When cloud took off, everyone wanted to sell cloud migration services. Great opportunity. Real money. But the partners who built durable businesses weren’t just migrating workloads. They were cleaning up Active Directory, fixing identity governance, and making sure backup and DR actually worked in the new model. The boring stuff. The stuff that prevented the 2 AM phone call six months after the migration.
Agentic AI security will follow the same pattern. The partners who win won’t be the ones who bolt on a non-human identity product and add “AI security” to their website. They’ll be the ones who build on a foundation that’s already solid. You can’t secure AI agents in an environment where your perimeter is already gone and nobody noticed. You can’t monitor agent behavior when 44% of your existing alerts go uninvestigated.
Chris Schueler, CEO of Cyderes, told CRN that non-human identity is already their fastest-growing security component. That’s a signal worth paying attention to. But Schueler also asked the right question: “How do we actually build the right control framework for agents to act, and how do we monitor their actions?” Left unchecked, agents can start acting in ways nobody authorized.
That question only has a good answer if your foundational security is tight. Identity governance. Credential hygiene. Access controls that actually get enforced. The basics that SonicWall’s data says most organizations are still getting wrong.
The Play
Here’s what I’d tell any MSP owner who just came back from RSAC:
Start two workstreams, not one. The first is your agentic AI security capability. Learn non-human identity. Understand how AI agents authenticate, what they can access, and how to monitor their behavior. This is a real market that’s forming right now, and being early matters. CrowdStrike, SentinelOne, Saviynt, and Palo Alto are all building channel motions around it. Pick one and get deep.

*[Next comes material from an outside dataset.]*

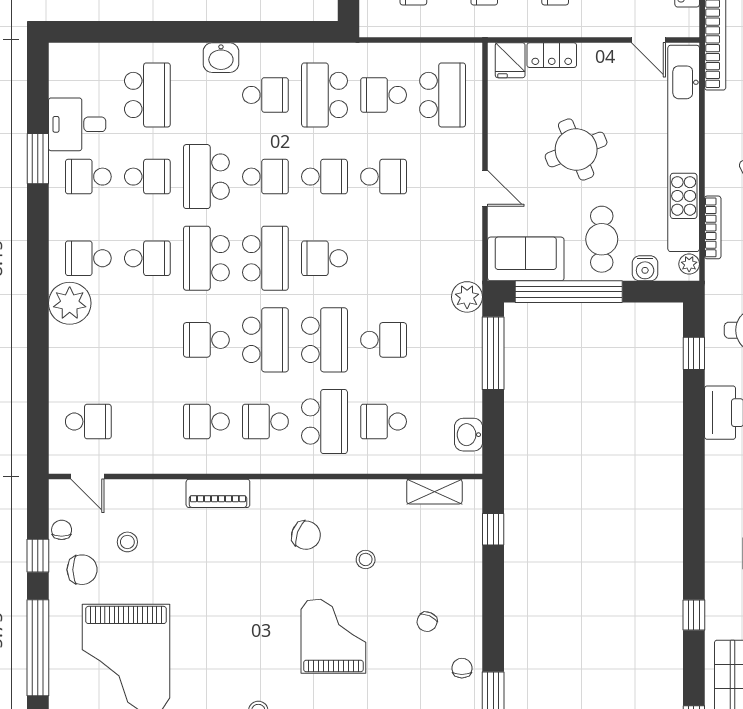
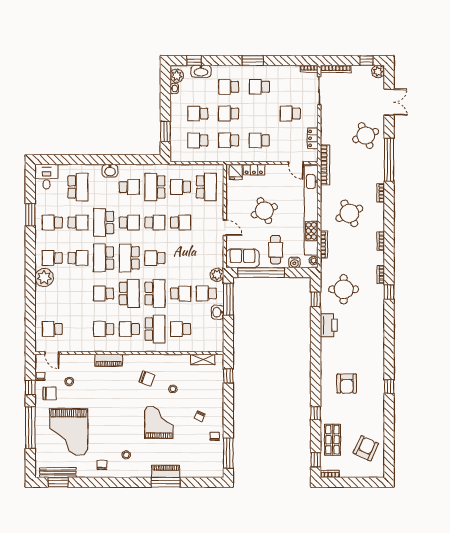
desk: (77, 124) -> (46, 177), moved, turned 90
school desk: (265, 258) -> (129, 258), turned 180
school desk: (443, 340) -> (206, 294), added
school desk: (88, 422) -> (52, 329), turned 180
washbasin: (468, 435) -> (218, 312), moved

The second workstream is the unsexy one. Audit your existing customer base against SonicWall’s seven sins. How many of your customers have unrotated credentials? How many are running exposed VPN interfaces? How many have MFA gaps? How many have no incident response plan? Be honest with yourself. Then go fix it.
The partners who try to sell agentic AI security while their customers’ fundamentals are broken will look like the contractor who wants to install a smart home system in a house with knob-and-tube wiring. Technically possible. Practically irresponsible.
The partners who clean up the foundation first, then layer AI security on top, will own the relationship for the next decade. Because they’ll be the ones who can look a CFO in the eye and say: “Your basics are solid. Your AI deployment is governed. Here’s how we know.”
That’s not a pitch. That’s a partnership. And it’s where the real money is.